> _WHAT YOU NEED TO DO_
Without including any pictures, please copy every entry below exactly.

[DATA RECORDS — start]

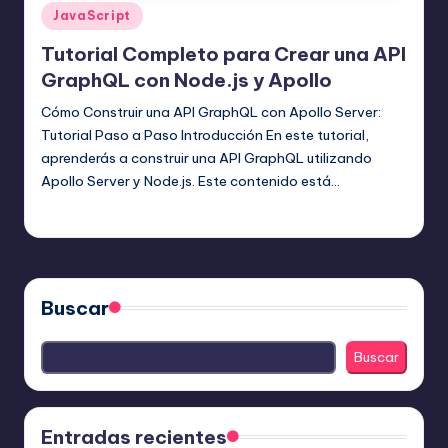
Publicado
JavaScript
en
Tutorial Completo para Crear una API
GraphQL con Node.js y Apollo
Cómo Construir una API GraphQL con Apollo Server:
Tutorial Paso a Paso Introducción En este tutorial,
aprenderás a construir una API GraphQL utilizando
Apollo Server y Node.js. Este contenido está…
Editor Principal
21 julio, 2025
Publicado
por
Buscar
Buscar
Entradas recientes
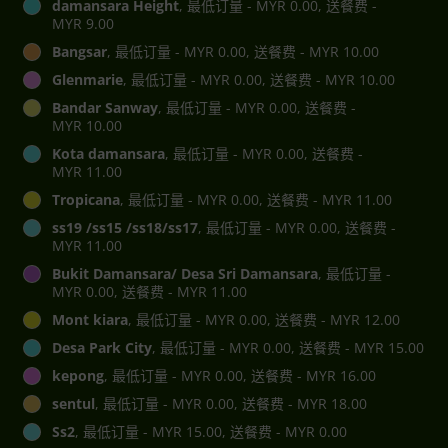
damansara Height
, 最低订量 - MYR 0.00, 送餐费 -
MYR 9.00
Bangsar
, 最低订量 - MYR 0.00, 送餐费 - MYR 10.00
Glenmarie
, 最低订量 - MYR 0.00, 送餐费 - MYR 10.00
Bandar Sanway
, 最低订量 - MYR 0.00, 送餐费 -
MYR 10.00
Kota damansara
, 最低订量 - MYR 0.00, 送餐费 -
MYR 11.00
Tropicana
, 最低订量 - MYR 0.00, 送餐费 - MYR 11.00
ss19 /ss15 /ss18/ss17
, 最低订量 - MYR 0.00, 送餐费 -
MYR 11.00
Bukit Damansara/ Desa Sri Damansara
, 最低订量 -
MYR 0.00, 送餐费 - MYR 11.00
Mont kiara
, 最低订量 - MYR 0.00, 送餐费 - MYR 12.00
Desa Park City
, 最低订量 - MYR 0.00, 送餐费 - MYR 15.00
kepong
, 最低订量 - MYR 0.00, 送餐费 - MYR 16.00
sentul
, 最低订量 - MYR 0.00, 送餐费 - MYR 18.00
Ss2
, 最低订量 - MYR 15.00, 送餐费 - MYR 0.00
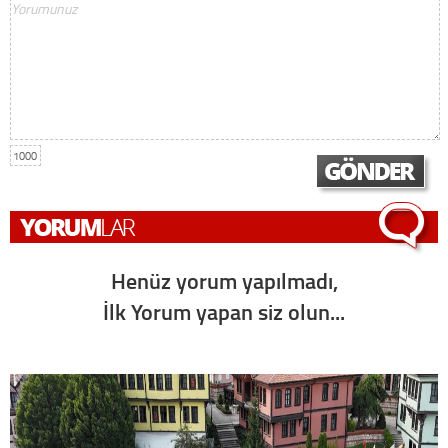
1000
Henüz yorum yapılmadı,
İlk Yorum yapan siz olun...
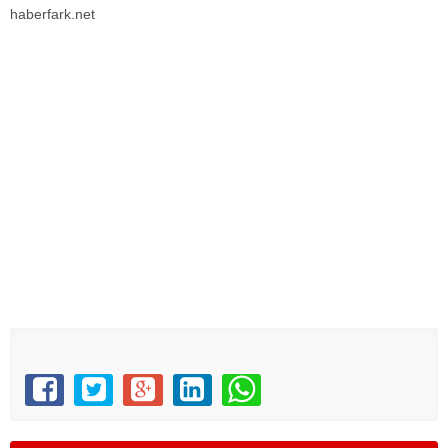
haberfark.net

[DATA RECORDS — finish]

> _SOLUTION TO THE PROBLEM_
Publicado
JavaScript
en
Tutorial Completo para Crear una API
GraphQL con Node.js y Apollo
Cómo Construir una API GraphQL con Apollo Server:
Tutorial Paso a Paso Introducción En este tutorial,
aprenderás a construir una API GraphQL utilizando
Apollo Server y Node.js. Este contenido está…
Editor Principal
21 julio, 2025
Publicado
por
Buscar
Buscar
Entradas recientes
damansara Height
, 最低订量 - MYR 0.00, 送餐费 -
MYR 9.00
Bangsar
, 最低订量 - MYR 0.00, 送餐费 - MYR 10.00
Glenmarie
, 最低订量 - MYR 0.00, 送餐费 - MYR 10.00
Bandar Sanway
, 最低订量 - MYR 0.00, 送餐费 -
MYR 10.00
Kota damansara
, 最低订量 - MYR 0.00, 送餐费 -
MYR 11.00
Tropicana
, 最低订量 - MYR 0.00, 送餐费 - MYR 11.00
ss19 /ss15 /ss18/ss17
, 最低订量 - MYR 0.00, 送餐费 -
MYR 11.00
Bukit Damansara/ Desa Sri Damansara
, 最低订量 -
MYR 0.00, 送餐费 - MYR 11.00
Mont kiara
, 最低订量 - MYR 0.00, 送餐费 - MYR 12.00
Desa Park City
, 最低订量 - MYR 0.00, 送餐费 - MYR 15.00
kepong
, 最低订量 - MYR 0.00, 送餐费 - MYR 16.00
sentul
, 最低订量 - MYR 0.00, 送餐费 - MYR 18.00
Ss2
, 最低订量 - MYR 15.00, 送餐费 - MYR 0.00
1000
Henüz yorum yapılmadı,
İlk Yorum yapan siz olun...
haberfark.net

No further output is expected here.